### RECORDS
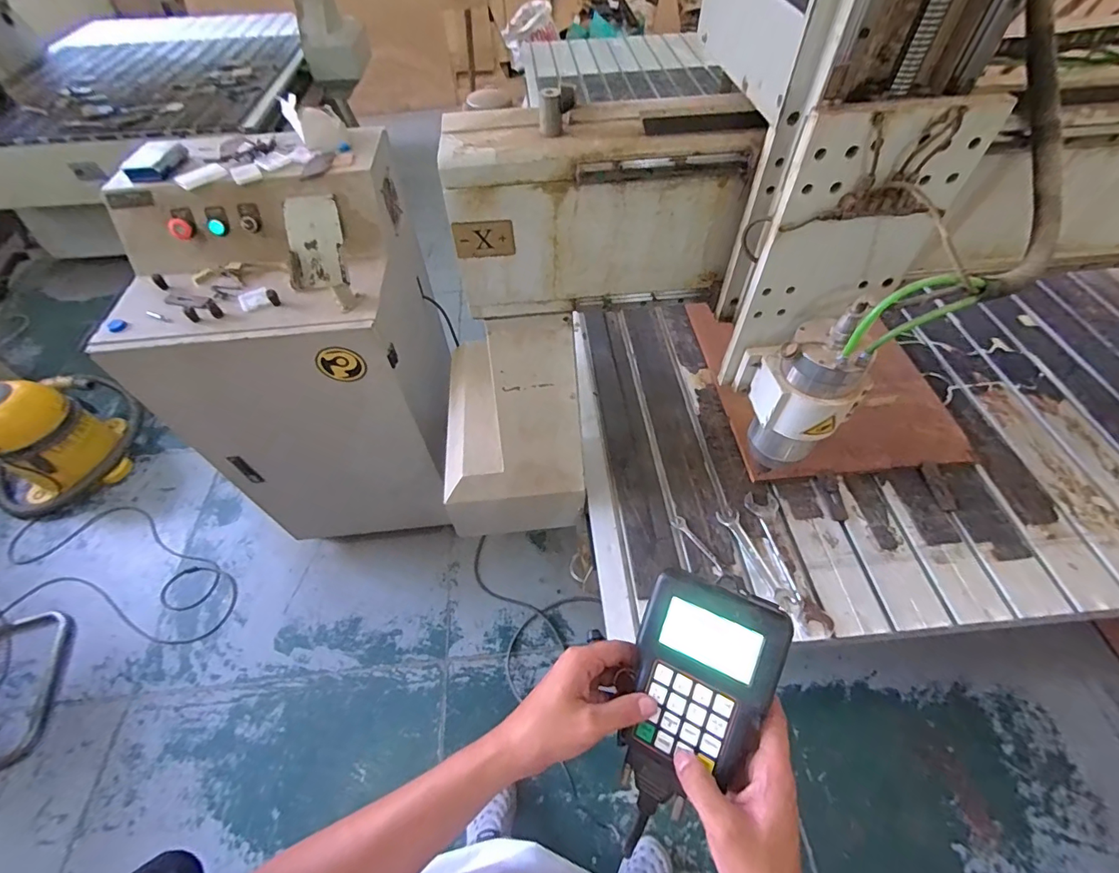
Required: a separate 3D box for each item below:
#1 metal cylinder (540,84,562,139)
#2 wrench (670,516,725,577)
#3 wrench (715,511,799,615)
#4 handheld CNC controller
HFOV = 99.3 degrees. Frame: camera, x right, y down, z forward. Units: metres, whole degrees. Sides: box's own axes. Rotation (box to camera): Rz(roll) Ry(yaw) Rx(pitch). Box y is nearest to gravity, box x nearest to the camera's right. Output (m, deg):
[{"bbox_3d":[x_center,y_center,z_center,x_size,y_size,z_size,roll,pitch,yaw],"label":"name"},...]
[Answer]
[{"bbox_3d":[-0.011,-0.396,0.581,0.026,0.051,0.020,2,55,3],"label":"metal cylinder"},{"bbox_3d":[0.242,0.190,0.833,0.022,0.004,0.122,-29,60,-15],"label":"wrench"},{"bbox_3d":[0.339,0.210,0.816,0.038,0.007,0.194,-19,56,-12],"label":"wrench"},{"bbox_3d":[0.106,0.204,0.382,0.103,0.022,0.179,21,91,25],"label":"handheld CNC controller"}]

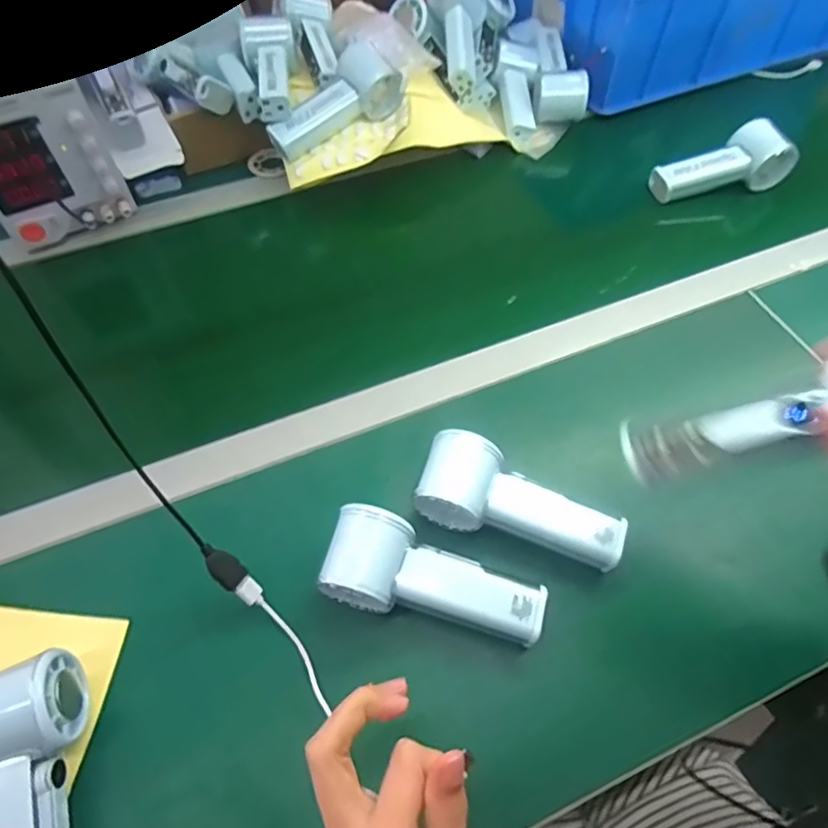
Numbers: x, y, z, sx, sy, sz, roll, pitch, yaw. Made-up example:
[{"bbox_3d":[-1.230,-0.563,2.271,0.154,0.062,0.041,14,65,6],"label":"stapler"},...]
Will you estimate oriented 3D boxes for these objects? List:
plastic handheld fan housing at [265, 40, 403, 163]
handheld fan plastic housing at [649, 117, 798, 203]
[{"bbox_3d":[-0.091,-0.337,0.620,0.156,0.049,0.075,-40,64,-7],"label":"plastic handheld fan housing"},{"bbox_3d":[0.346,-0.289,0.640,0.141,0.053,0.060,-9,57,-5],"label":"handheld fan plastic housing"}]

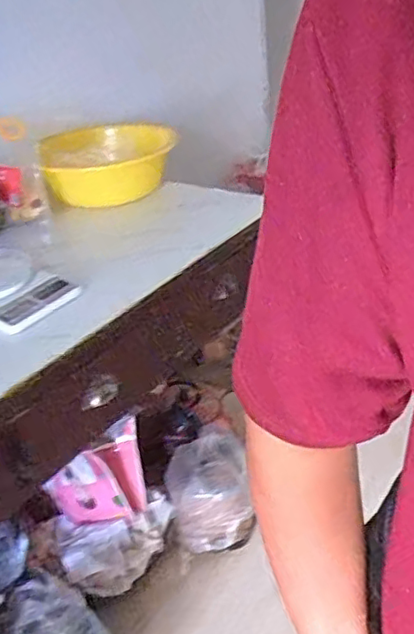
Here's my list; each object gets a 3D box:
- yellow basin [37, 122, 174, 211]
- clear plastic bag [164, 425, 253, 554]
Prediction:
[{"bbox_3d":[-0.228,-0.360,1.443,0.305,0.125,0.254,-13,32,-11],"label":"yellow basin"},{"bbox_3d":[0.011,0.425,1.581,0.212,0.170,0.253,-7,31,-1],"label":"clear plastic bag"}]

### TASK STATEMENT
An exact copy of the material above is required, free of any pictures.

### WRITTEN SOLUTION
Required: a separate 3D box for each item below:
#1 metal cylinder (540,84,562,139)
#2 wrench (670,516,725,577)
#3 wrench (715,511,799,615)
#4 handheld CNC controller
HFOV = 99.3 degrees. Frame: camera, x right, y down, z forward. Units: metres, whole degrees. Sides: box's own axes. Rotation (box to camera): Rz(roll) Ry(yaw) Rx(pitch). Box y is nearest to gravity, box x nearest to the camera's right. Output (m, deg):
[{"bbox_3d":[x_center,y_center,z_center,x_size,y_size,z_size,roll,pitch,yaw],"label":"name"},...]
[Answer]
[{"bbox_3d":[-0.011,-0.396,0.581,0.026,0.051,0.020,2,55,3],"label":"metal cylinder"},{"bbox_3d":[0.242,0.190,0.833,0.022,0.004,0.122,-29,60,-15],"label":"wrench"},{"bbox_3d":[0.339,0.210,0.816,0.038,0.007,0.194,-19,56,-12],"label":"wrench"},{"bbox_3d":[0.106,0.204,0.382,0.103,0.022,0.179,21,91,25],"label":"handheld CNC controller"}]

Numbers: x, y, z, sx, sy, sz, roll, pitch, yaw. Made-up example:
[{"bbox_3d":[-1.230,-0.563,2.271,0.154,0.062,0.041,14,65,6],"label":"stapler"},...]
Will you estimate oriented 3D boxes for these objects? List:
plastic handheld fan housing at [265, 40, 403, 163]
handheld fan plastic housing at [649, 117, 798, 203]
[{"bbox_3d":[-0.091,-0.337,0.620,0.156,0.049,0.075,-40,64,-7],"label":"plastic handheld fan housing"},{"bbox_3d":[0.346,-0.289,0.640,0.141,0.053,0.060,-9,57,-5],"label":"handheld fan plastic housing"}]

Here's my list; each object gets a 3D box:
- yellow basin [37, 122, 174, 211]
- clear plastic bag [164, 425, 253, 554]
Prediction:
[{"bbox_3d":[-0.228,-0.360,1.443,0.305,0.125,0.254,-13,32,-11],"label":"yellow basin"},{"bbox_3d":[0.011,0.425,1.581,0.212,0.170,0.253,-7,31,-1],"label":"clear plastic bag"}]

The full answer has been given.